The other day as I was contemplating my struggle with choosing the right things to eat, and eating way too much sugar, I started talking to God about it…again. Only this time when I was complaining about myself to Him again, I heard something way down deep inside of me, and I decided to really listen. My conversation kinda went like this…well…. I say kinda, because I can’t promise that I remember everything word-for-word, but I do remember the most important things that were said to me.
Me: “God, I’m so sorry that I keep eating badly. I really feel like Paul sometimes where he said, “When I want to do good, I don’t; and when I try not to do wrong, I do it anyway.” Why do I keep eating all these sweets? Why can’t I just walk away? Is it an addiction that I have, God? Sometimes I feel like you want me to stay away from sugar as much as possible, but then I think it’s just me being over dramatic because, why would you want me to give up something that tastes so good, and that you made?”
God: “Because it’s bad for you and it makes you feel bad, not only physically, but also mentally. Enjoy the true sweets that I made, not man-made sugary treats that your flesh craves. Pluck an apple off a tree, nibble on a dried date, or even a ripe strawberry. Save the cakes and candies for special occasions, not an everyday occasion. ”
Me: “Is God really telling me that or am I having a conversation with myself? I know how I can get when I am feeling guilty. I can talk myself to sleep.”
God: “I AM telling you the same thing I’ve been telling you for months…lay off the sugar. The problem with you, and most people, is that when you pray for answers to problems, you reject the answer I give because it is something that you don’t want to hear. You immediately begin questioning if you have heard me or not. When your flesh does not like the answer, it tries closing the door to your hearing because it is at war with the spirit.”

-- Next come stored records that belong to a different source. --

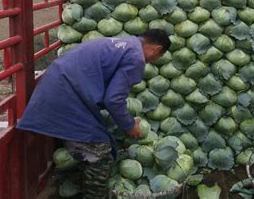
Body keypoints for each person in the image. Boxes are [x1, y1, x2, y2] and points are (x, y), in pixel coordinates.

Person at [17, 29, 171, 199]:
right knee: (100, 155)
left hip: (60, 89)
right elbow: (113, 99)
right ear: (156, 50)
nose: (152, 61)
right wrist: (129, 125)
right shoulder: (136, 57)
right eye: (157, 58)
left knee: (90, 146)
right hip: (67, 97)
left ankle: (83, 182)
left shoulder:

Me: “It’s just so hard God. I try and I try, but I keep falling down a sugary slope. If I knew it was really you telling me not to eat sweets, I would stop. I just don’t know if this is you or me. Why is this so hard for me? Why can’t I hear you clearly on this matter, because I would do anything for you if I knew it was really you, and not just me thinking it.”
God: “No, you wouldn’t.”
Me: “Yes, I would God. I just don’t know if this is you or my own thoughts.”
God: “No, you wouldn’t.”
Me: “Of course I would God! I love you and would do anything for you, even give up sweets entirely if that is what you told me to do.”

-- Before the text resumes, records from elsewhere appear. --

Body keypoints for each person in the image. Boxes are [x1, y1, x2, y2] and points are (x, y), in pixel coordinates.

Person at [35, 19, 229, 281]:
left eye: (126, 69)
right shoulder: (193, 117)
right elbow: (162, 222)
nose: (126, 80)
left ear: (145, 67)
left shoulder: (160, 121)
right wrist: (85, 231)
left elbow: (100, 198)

God: “No, you wouldn’t. Your flesh will always rebel against My word when it is contrary to what it wants. That is when you have to buffet your body and put to death it’s sinful desires. For many years, I have given answers to my people that they reject, because it is something that their carnal nature does not agree with, or desire. My Son, Jesus, was obedient unto death. He let his flesh be crucified so that you may live and be set free from the bondages of slavery. Will you crucify your flesh, so that you can live in the Spirit and set others free? Will you sacrifice your desires so that you can live a healthier life and help lead others? How long will you ignore My voice? How long will you keep questioning what you hear? Learn to tell your flesh NO when you see your favorite cake or donut. Set limits and boundaries for the times that these treats can be allowed. If your flesh demands it, then say NO longer. Get yourself in balance. Choose wisely what you eat, and you will see that you feel better and live a longer and healthier life.”
Me: “Is that you God?”
End of conversation, but not forgotten.
The struggle within myself is real people! I can get so mad at myself for falling off the sugar wagon, again and again. I always run and jump back on, but then someone brings a cake to work and I cave. I have had months go by and do great, then something will happen and….

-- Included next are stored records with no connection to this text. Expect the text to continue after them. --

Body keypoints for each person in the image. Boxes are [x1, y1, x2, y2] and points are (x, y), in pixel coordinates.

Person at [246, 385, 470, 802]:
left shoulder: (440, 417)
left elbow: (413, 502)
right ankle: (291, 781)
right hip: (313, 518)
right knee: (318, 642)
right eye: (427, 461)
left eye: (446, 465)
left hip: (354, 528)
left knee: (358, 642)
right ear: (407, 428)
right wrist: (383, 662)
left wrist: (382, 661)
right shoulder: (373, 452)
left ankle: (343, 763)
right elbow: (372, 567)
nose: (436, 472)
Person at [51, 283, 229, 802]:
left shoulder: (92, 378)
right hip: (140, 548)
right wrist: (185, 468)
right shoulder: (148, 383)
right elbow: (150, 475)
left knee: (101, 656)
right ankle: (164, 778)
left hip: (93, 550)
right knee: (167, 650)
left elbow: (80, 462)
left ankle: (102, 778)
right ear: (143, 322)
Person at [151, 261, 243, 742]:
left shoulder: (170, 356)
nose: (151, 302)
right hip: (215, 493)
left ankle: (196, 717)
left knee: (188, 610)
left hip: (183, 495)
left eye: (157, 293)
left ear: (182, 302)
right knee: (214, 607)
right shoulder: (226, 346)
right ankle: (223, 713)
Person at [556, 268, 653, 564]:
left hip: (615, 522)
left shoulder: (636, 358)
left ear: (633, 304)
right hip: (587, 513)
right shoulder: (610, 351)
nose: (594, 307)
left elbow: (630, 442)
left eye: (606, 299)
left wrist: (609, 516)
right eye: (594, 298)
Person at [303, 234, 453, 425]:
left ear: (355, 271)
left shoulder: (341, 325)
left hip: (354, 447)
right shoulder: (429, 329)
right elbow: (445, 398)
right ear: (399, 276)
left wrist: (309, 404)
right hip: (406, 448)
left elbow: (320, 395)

The truth of the matter is this: Cake tastes great, and I love chocolate. Are either of these things good for me? NO. Do they make me feel good when I eat them? Well, as I eat them, yes…BUT…within 20 minutes to an hour after I eat something like that, I feel like crap on the bottom of a shoe that was rubbed off on a sidewalk. Yep. I said that. LOL
My flesh absolutely hates the very thought of not eating sweets, but I want to feel better. I want to live a long and healthy life, and fulfill the call of God on my life. So, here’s another truth: I will get this under control with the help of God. He has never given up on me, and I will never give up on myself!
I actually do love dried dates. I wonder how they would taste dipped in chocolate? LOL
I love you Father, thank you for Your voice in my life. I receive it LOUD and CLEAR.